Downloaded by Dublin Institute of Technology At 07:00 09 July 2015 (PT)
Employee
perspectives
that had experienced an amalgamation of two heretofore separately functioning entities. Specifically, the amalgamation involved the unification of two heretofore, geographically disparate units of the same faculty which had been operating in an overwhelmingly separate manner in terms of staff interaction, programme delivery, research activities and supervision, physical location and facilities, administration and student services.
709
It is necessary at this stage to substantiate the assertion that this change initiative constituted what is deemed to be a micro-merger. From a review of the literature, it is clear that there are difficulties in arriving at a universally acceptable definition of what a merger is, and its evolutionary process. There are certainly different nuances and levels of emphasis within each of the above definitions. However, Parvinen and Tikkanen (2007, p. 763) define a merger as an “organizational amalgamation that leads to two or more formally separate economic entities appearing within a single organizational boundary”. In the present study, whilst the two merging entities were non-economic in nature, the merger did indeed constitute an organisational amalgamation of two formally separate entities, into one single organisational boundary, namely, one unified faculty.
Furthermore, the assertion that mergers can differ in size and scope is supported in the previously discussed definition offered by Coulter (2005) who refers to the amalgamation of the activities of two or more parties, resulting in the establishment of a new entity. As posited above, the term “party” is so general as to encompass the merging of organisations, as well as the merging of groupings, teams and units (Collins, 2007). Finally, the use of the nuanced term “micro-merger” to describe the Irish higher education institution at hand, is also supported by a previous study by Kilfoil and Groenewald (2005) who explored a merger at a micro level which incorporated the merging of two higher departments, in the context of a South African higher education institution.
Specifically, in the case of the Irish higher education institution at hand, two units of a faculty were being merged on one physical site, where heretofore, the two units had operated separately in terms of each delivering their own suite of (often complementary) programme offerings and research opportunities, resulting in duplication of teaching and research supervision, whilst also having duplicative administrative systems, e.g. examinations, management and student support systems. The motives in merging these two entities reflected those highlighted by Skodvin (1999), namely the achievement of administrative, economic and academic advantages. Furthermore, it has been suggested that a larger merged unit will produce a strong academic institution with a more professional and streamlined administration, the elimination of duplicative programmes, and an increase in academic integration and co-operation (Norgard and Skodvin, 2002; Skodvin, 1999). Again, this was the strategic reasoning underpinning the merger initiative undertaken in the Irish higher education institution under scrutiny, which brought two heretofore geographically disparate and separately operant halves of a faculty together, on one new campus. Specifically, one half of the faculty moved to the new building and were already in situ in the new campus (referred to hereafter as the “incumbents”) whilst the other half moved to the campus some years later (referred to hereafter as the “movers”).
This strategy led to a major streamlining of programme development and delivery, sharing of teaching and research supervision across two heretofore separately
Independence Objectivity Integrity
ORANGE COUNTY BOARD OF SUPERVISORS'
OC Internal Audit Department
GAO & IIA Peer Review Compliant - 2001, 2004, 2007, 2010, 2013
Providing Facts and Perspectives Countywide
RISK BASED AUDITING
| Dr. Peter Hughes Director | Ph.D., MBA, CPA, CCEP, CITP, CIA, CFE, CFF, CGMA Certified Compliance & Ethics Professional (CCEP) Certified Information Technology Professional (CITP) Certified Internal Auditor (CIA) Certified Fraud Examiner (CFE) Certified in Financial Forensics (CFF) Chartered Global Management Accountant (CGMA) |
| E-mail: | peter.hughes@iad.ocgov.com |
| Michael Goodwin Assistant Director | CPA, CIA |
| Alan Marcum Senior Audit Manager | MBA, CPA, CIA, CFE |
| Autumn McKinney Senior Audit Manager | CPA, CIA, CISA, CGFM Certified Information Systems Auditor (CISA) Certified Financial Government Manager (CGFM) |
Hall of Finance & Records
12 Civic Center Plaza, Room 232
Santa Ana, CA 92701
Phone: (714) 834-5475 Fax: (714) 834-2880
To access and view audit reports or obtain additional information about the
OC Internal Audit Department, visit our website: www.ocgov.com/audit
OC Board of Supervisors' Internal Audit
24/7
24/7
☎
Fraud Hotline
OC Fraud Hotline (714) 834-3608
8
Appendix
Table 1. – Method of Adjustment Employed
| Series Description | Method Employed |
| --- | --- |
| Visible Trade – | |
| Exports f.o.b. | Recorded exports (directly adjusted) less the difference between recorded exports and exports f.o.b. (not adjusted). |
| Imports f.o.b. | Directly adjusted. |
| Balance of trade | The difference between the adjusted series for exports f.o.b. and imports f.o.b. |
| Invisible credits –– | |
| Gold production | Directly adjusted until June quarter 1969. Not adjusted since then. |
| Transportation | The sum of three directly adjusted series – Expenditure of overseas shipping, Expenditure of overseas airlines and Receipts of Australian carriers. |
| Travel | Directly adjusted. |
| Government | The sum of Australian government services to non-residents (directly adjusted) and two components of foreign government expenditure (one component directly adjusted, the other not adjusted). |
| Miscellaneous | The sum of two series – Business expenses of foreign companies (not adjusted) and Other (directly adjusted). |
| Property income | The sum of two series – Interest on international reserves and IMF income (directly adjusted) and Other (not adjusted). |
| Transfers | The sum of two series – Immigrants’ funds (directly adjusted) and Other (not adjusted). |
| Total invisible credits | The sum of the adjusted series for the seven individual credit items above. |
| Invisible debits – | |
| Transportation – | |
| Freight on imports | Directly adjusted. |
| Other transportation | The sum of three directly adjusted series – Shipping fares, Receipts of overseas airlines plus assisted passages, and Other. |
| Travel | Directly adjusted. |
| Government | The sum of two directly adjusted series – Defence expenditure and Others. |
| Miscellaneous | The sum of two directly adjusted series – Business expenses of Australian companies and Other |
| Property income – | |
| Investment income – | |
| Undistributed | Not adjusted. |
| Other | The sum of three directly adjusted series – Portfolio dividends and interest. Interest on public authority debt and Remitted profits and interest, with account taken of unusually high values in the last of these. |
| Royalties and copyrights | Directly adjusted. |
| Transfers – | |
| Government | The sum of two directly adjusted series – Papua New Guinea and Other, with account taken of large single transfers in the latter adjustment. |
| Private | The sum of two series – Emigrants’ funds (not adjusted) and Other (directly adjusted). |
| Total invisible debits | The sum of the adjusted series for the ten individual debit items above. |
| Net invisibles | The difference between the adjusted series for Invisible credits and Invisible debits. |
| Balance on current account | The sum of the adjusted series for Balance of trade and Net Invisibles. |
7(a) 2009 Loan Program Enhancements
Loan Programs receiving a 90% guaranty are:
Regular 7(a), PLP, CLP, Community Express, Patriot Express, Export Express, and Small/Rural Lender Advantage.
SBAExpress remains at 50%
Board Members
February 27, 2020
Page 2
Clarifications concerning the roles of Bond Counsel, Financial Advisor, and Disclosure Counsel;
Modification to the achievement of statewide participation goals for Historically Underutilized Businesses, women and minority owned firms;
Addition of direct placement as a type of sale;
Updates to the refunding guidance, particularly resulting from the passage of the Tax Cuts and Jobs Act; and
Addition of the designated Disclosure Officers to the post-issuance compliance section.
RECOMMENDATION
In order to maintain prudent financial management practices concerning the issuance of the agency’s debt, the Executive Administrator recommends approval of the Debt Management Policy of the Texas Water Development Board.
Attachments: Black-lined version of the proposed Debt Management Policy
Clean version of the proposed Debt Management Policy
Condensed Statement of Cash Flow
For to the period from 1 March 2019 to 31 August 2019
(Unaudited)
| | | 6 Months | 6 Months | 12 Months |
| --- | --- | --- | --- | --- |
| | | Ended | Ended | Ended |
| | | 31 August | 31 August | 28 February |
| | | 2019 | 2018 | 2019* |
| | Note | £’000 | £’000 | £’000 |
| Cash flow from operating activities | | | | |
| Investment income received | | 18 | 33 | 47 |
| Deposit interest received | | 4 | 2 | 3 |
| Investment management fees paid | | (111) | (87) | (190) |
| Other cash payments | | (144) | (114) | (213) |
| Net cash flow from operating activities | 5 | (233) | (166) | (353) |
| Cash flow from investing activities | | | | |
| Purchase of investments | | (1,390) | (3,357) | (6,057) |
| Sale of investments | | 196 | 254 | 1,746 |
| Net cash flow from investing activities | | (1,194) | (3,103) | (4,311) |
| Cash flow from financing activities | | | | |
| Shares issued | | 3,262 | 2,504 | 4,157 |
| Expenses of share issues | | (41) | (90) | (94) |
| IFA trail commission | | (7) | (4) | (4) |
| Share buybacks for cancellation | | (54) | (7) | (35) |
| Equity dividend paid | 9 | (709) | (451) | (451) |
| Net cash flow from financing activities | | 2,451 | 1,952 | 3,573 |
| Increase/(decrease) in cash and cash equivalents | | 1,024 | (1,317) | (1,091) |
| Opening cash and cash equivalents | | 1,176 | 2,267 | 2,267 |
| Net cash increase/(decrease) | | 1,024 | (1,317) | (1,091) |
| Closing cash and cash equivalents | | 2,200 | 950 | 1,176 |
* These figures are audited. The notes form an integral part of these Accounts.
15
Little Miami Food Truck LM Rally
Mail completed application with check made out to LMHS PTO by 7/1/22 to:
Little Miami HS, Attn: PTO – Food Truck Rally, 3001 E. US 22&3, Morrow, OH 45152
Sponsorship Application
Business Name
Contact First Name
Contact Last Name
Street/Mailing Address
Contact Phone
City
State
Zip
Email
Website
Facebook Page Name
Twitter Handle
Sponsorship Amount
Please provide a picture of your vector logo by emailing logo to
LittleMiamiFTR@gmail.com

What is expected:
Your answer should be every line from the material above in which the word "issuance" appears.

Written response:
Addition of the designated Disclosure Officers to the post-issuance compliance section.
In order to maintain prudent financial management practices concerning the issuance of the agency’s debt, the Executive Administrator recommends approval of the Debt Management Policy of the Texas Water Development Board.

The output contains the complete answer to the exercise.